Former Wake Forest assistant coach Jamill Jones, 37, was sentenced in a Queens court video conference to probation, 1,500 hours of community service and a $1,000 fine. Jones, for the first time, apologized to the victim's family and spoke through tears while addressing the court, the News & Observer reported.
Jones, of North Carolina, was convicted in February of misdemeanor assault for the punch that killed 35-year-old Sandor Szabo in August 2018.
Szabo, who had earlier in the day attended a family wedding, was walking in Long Island City at night when he banged on the rear window of the vehicle Jones was in, according to the office of Queens District Attorney Melinda Katz.
Jones followed Szabo, exited the vehicle and punched him once in the face. Szabo fell to the ground and hit his head on concrete, according to the news release from Katz's office. Szabo died two days later at a hospital.

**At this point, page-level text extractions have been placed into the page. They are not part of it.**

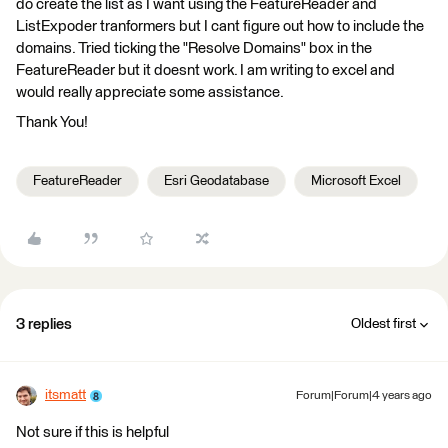
do create the list as I want using the FeatureReader and
ListExpoder tranformers but I cant figure out how to include the
domains. Tried ticking the "Resolve Domains" box in the
FeatureReader but it doesnt work. I am writing to excel and
would really appreciate some assistance.
Thank You!
FeatureReader
Esri Geodatabase
Microsoft Excel
3 replies
Oldest first
itsmatt
Forum|Forum|4 years ago
Not sure if this is helpful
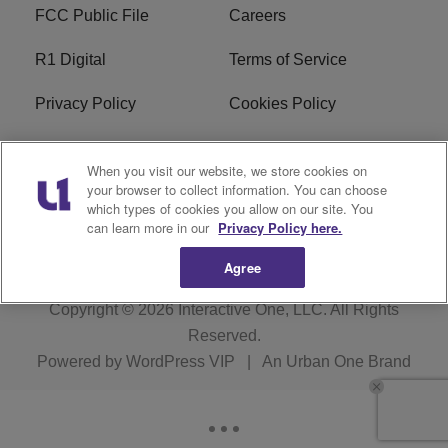
FCC Public File
Careers
R1 Digital
Terms of Service
Privacy Policy
Cookies Policy
Do Not Sell or Share My
EEO
When you visit our website, we store cookies on
Personal Information
your browser to collect information. You can choose
which types of cookies you allow on our site. You
WERQ FCC Applications
can learn more in our
Privacy Policy here.
Agree
Copyright © 2026
Interactive One, LLC
. All Rights
Reserved.
Powered by
WordPress VIP
|
An Urban One Brand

Jones testified at his trial that he hit Szabo in self-defense and to protect his then-fiancée, who was with him.
“This was a tragic incident that ended the life of a man and devastated his family, a violent run-in that should never have happened," Katz said in the release. “Violence is never the answer to settling a dispute.”
Szabo's family members spoke to the court Thursday, all criticizing New York state laws that precluded prosecutors from charging Jones with a felony, according to the News & Observer.
“He will always be a murderer, a coward,” Szabo's mother, Donna Kent, said in court. “I believe that if you were the good person you say you are, we wouldn’t be here today. It is said that time heals all wounds. I disagree; 718 days have passed, and nothing has gotten easier.”
Jones resigned last year from his position with the Wake Forest basketball team.
“I have dealt with this day in, and day out. I’ve lost my career, my family," Jones said in court. "But the one thing that I’ve lived for every day is that I pray for this family. I pray that this family at some point can have peace.”